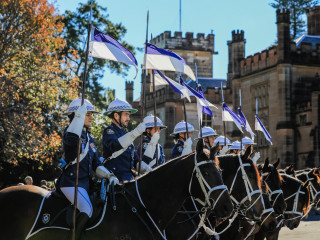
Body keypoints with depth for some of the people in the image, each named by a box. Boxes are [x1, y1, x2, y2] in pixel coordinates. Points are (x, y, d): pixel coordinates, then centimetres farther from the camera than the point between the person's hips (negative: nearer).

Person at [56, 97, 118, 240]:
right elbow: (71, 139, -35)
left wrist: (109, 176, 4)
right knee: (87, 209, -28)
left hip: (86, 182, 9)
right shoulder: (71, 131, -6)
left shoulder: (89, 137, 18)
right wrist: (80, 115, -35)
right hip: (71, 182, -9)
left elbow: (96, 163, 19)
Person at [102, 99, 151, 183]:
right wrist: (135, 133, -34)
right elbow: (115, 145, -27)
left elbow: (135, 159, 26)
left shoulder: (124, 133, 25)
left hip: (129, 177, 8)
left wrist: (149, 170, 11)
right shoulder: (109, 131, -2)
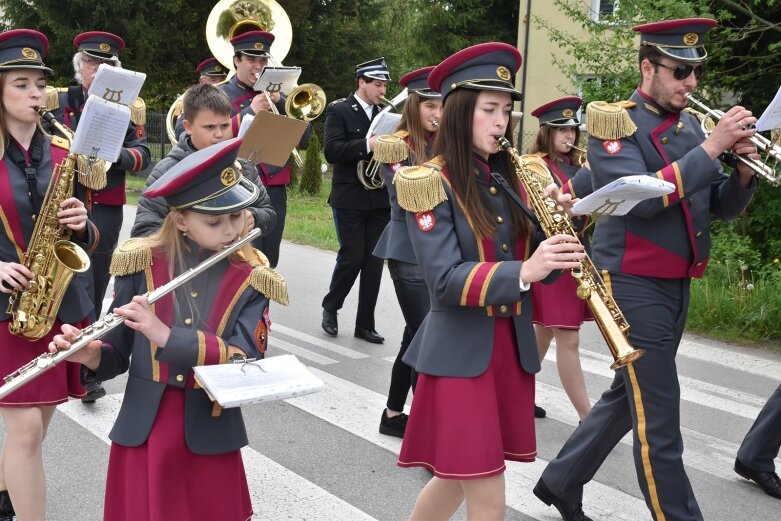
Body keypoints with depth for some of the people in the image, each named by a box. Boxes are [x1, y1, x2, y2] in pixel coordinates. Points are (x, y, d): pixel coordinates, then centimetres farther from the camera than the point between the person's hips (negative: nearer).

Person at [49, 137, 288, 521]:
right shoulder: (140, 264, -5)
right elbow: (118, 354, 1)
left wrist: (166, 336, -28)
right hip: (142, 431, 1)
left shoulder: (250, 281, -6)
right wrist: (91, 355, -21)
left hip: (211, 436, 0)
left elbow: (246, 363, -18)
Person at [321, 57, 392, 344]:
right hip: (350, 199, -5)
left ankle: (365, 324, 14)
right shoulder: (339, 111, -4)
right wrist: (368, 144, -26)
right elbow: (331, 151, -16)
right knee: (352, 257, -4)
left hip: (380, 199, 5)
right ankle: (330, 307, 22)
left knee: (374, 261, 4)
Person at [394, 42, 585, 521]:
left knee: (463, 476, 17)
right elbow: (444, 279, -20)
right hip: (460, 352, -6)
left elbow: (538, 268, 7)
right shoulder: (432, 182, -10)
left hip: (514, 346, 6)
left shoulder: (512, 179, 9)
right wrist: (522, 272, -33)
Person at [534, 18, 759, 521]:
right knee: (659, 423, -3)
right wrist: (711, 146, -25)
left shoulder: (691, 123, 9)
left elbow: (721, 206, 10)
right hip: (634, 284, -8)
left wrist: (744, 170, -10)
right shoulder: (615, 121, -11)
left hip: (677, 285, 8)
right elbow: (640, 198, -25)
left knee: (628, 397, 18)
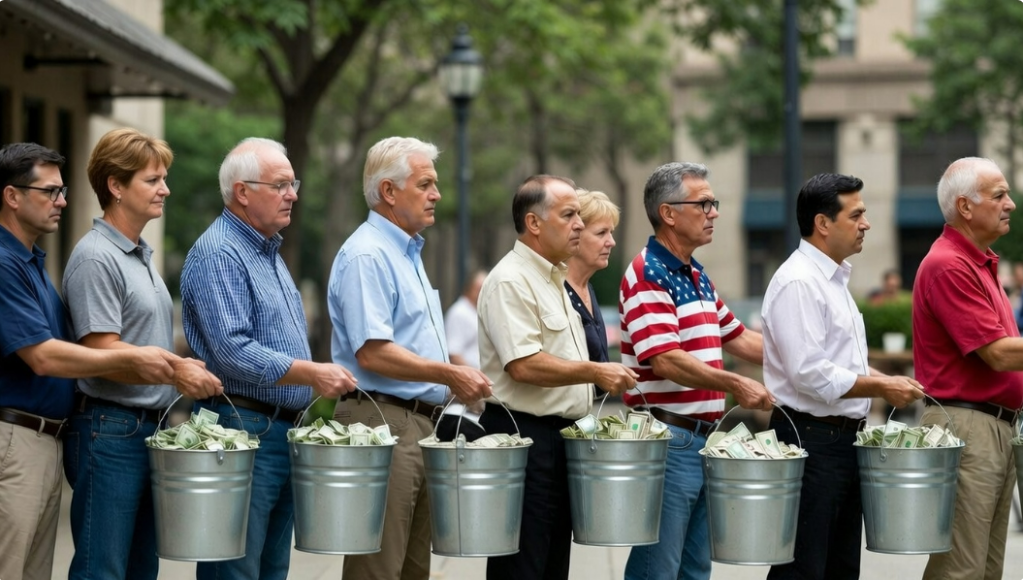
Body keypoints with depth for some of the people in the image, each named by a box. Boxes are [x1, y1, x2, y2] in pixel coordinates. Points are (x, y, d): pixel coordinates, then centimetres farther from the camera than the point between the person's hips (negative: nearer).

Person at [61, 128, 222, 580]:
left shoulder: (142, 256, 17)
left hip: (149, 425, 9)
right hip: (109, 430, -9)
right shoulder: (95, 258, -13)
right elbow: (101, 350, -19)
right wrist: (174, 370, -18)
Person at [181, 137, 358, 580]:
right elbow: (233, 352, -23)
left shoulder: (268, 253, 18)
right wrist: (310, 374, -25)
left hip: (285, 427, 10)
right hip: (242, 427, -10)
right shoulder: (217, 255, -12)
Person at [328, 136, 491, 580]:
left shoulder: (407, 252, 18)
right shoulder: (366, 256, -13)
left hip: (420, 424, 10)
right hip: (383, 422, -10)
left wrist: (455, 379, 13)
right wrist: (449, 374, -20)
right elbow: (372, 353, -22)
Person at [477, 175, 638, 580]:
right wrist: (595, 372, -20)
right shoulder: (511, 281, -15)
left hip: (559, 433, 10)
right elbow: (524, 365, -24)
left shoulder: (555, 278, 17)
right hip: (523, 434, -10)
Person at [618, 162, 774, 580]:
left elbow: (738, 339, 23)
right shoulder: (648, 275, -13)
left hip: (705, 438, 9)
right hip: (668, 441, -9)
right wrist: (734, 384, -29)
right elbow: (665, 360, -23)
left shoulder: (697, 277, 16)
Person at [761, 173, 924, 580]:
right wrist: (882, 388, -16)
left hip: (843, 437, 10)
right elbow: (809, 374, -23)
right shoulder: (798, 283, -16)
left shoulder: (835, 279, 16)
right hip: (810, 438, -10)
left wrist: (882, 379, 10)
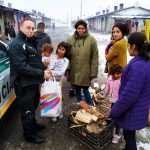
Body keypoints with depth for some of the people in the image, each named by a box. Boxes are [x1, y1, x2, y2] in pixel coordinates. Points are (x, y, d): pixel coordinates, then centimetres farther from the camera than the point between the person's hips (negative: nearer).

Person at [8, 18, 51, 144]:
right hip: (24, 85, -9)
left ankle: (33, 125, 46)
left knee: (34, 106, 25)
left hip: (33, 82, 9)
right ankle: (29, 135, 25)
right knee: (27, 110, 6)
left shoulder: (30, 42, 12)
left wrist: (44, 70, 1)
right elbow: (22, 67, -27)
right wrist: (42, 73, -23)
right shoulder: (16, 44, -20)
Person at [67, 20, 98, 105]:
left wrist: (93, 72, -10)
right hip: (74, 71, 4)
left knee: (85, 90, 6)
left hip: (85, 72, -3)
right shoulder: (70, 40, 1)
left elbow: (95, 58, -8)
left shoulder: (91, 40, -8)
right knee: (77, 90, 17)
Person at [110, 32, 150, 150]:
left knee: (129, 136, 12)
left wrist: (114, 111, -16)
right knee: (129, 134, 26)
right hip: (139, 109, 8)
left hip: (132, 111, -8)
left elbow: (129, 95, -28)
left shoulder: (137, 66, -29)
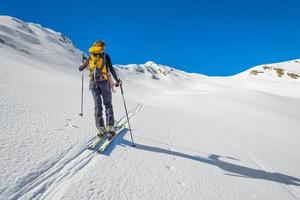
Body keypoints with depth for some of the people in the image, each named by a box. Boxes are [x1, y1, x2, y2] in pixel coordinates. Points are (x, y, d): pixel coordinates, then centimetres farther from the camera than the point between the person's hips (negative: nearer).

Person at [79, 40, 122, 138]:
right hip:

|---|

**WORK INSTRUCTION:** Can you reproduce all of the material above with each "Person at" renamed to "Subject at" and nothing else altered? Leave out the pictures.

**RESPONSE BOX:**
Body keypoints with depth for some of the people in the image, each named by a box. Boxes are [x1, y1, x2, y2] in pixel coordinates. Points are (x, y, d): pixel coordinates, then centimetres farther from the camera than the point between the person's hips (negative: nearer).

Subject at [56, 97, 118, 240]:
right elbow: (71, 139, -35)
left wrist: (109, 176, 4)
right knee: (87, 209, -28)
left hip: (86, 182, 9)
right shoulder: (71, 131, -6)
left shoulder: (89, 137, 18)
right wrist: (80, 115, -35)
right hip: (71, 182, -9)
left elbow: (96, 163, 19)
Subject at [102, 99, 151, 183]:
right wrist: (135, 133, -34)
right elbow: (115, 145, -27)
left elbow: (135, 159, 26)
left shoulder: (124, 133, 25)
left hip: (129, 177, 8)
left wrist: (149, 170, 11)
right shoulder: (109, 131, -2)
Body keypoints with depth for some of the people in the image, each named by a box. Boxes are [x1, y1, x2, y2] in pixel coordinates. Points are (x, y, d): pixel coordinates, then centimetres farther from the camera than the point between the person's hips (negative: nearer).

Subject at [49, 137, 288, 521]:
right shoulder: (140, 264, -5)
right elbow: (118, 354, 1)
left wrist: (166, 336, -28)
right hip: (142, 431, 1)
left shoulder: (250, 281, -6)
right wrist: (91, 355, -21)
left hip: (211, 436, 0)
left elbow: (246, 363, -18)
Subject at [321, 57, 392, 344]:
right hip: (350, 199, -5)
left ankle: (365, 324, 14)
right shoulder: (339, 111, -4)
right wrist: (368, 144, -26)
right elbow: (331, 151, -16)
right knee: (352, 257, -4)
left hip: (380, 199, 5)
right ankle: (330, 307, 22)
left knee: (374, 261, 4)
Subject at [394, 42, 585, 521]:
left knee: (463, 476, 17)
right elbow: (444, 279, -20)
right hip: (460, 352, -6)
left elbow: (538, 268, 7)
right shoulder: (432, 182, -10)
left hip: (514, 346, 6)
left shoulder: (512, 179, 9)
right wrist: (522, 272, -33)
Subject at [534, 18, 759, 521]:
right knee: (659, 423, -3)
right wrist: (711, 146, -25)
left shoulder: (691, 123, 9)
left elbow: (721, 206, 10)
right hip: (634, 284, -8)
left wrist: (744, 170, -10)
right shoulder: (615, 121, -11)
left hip: (677, 285, 8)
right elbow: (640, 198, -25)
left knee: (628, 397, 18)
Body keypoints with depth for some of the people in the image, each named by a box. Boxes are [x1, y1, x2, y2] in pixel coordinates. Points are (x, y, d): pixel coordinates, then centimetres farther from the camera than the point between the person's hips (negative: nearer).

Subject at [61, 128, 222, 580]:
left shoulder: (142, 256, 17)
left hip: (149, 425, 9)
right hip: (109, 430, -9)
right shoulder: (95, 258, -13)
right elbow: (101, 350, -19)
right wrist: (174, 370, -18)
Subject at [181, 137, 358, 580]:
right elbow: (233, 352, -23)
left shoulder: (268, 253, 18)
right wrist: (310, 374, -25)
left hip: (285, 427, 10)
right hip: (242, 427, -10)
right shoulder: (217, 255, -12)
Subject at [328, 136, 491, 580]:
left shoulder: (407, 252, 18)
right shoulder: (366, 256, -13)
left hip: (420, 424, 10)
right hip: (383, 422, -10)
left wrist: (455, 379, 13)
right wrist: (449, 374, -20)
right elbow: (372, 353, -22)
Subject at [477, 175, 638, 580]:
right wrist: (595, 372, -20)
right shoulder: (511, 281, -15)
left hip: (559, 433, 10)
right elbow: (524, 365, -24)
left shoulder: (555, 278, 17)
right hip: (523, 434, -10)
Subject at [618, 162, 774, 580]:
left elbow: (738, 339, 23)
right shoulder: (648, 275, -13)
left hip: (705, 438, 9)
right hip: (668, 441, -9)
right wrist: (734, 384, -29)
right elbow: (665, 360, -23)
left shoulder: (697, 277, 16)
Subject at [761, 173, 924, 580]:
right wrist: (882, 388, -16)
left hip: (843, 437, 10)
right elbow: (809, 374, -23)
right shoulder: (798, 283, -16)
left shoulder: (835, 279, 16)
right hip: (810, 438, -10)
left wrist: (882, 379, 10)
Body keypoints with depth for some of the people in the image, each named by a box. Boxes are [x1, y1, x2, y2] in pixel coordinates. Points are (x, y, d): pixel coordinates, then centimetres farther from the camera than the point between the person's hips (negative: nearer).

Subject at [8, 18, 51, 144]:
right hip: (24, 85, -9)
left ankle: (33, 125, 46)
left knee: (34, 106, 25)
left hip: (33, 82, 9)
right ankle: (29, 135, 25)
right knee: (27, 110, 6)
left shoulder: (30, 42, 12)
left wrist: (44, 70, 1)
right elbow: (22, 67, -27)
right wrist: (42, 73, -23)
right shoulder: (16, 44, -20)
Subject at [67, 20, 98, 105]:
left wrist: (93, 72, -10)
right hip: (74, 71, 4)
left knee: (85, 90, 6)
left hip: (85, 72, -3)
right shoulder: (70, 40, 1)
left elbow: (95, 58, -8)
left shoulder: (91, 40, -8)
right knee: (77, 90, 17)
Subject at [110, 32, 150, 150]:
left knee: (129, 136, 12)
left wrist: (114, 111, -16)
right knee: (129, 134, 26)
right hip: (139, 109, 8)
left hip: (132, 111, -8)
left elbow: (129, 95, -28)
left shoulder: (137, 66, -29)
Body keypoints with depth for some of the people in the image, each named by a box. Boxes are [x1, y1, x2, y2] in pixel coordinates. Points are (x, y, d): pixel coordinates, then centimetres farther from the camera than the point between the person's hips (negative: nearer).

Subject at [79, 40, 122, 138]:
right hip:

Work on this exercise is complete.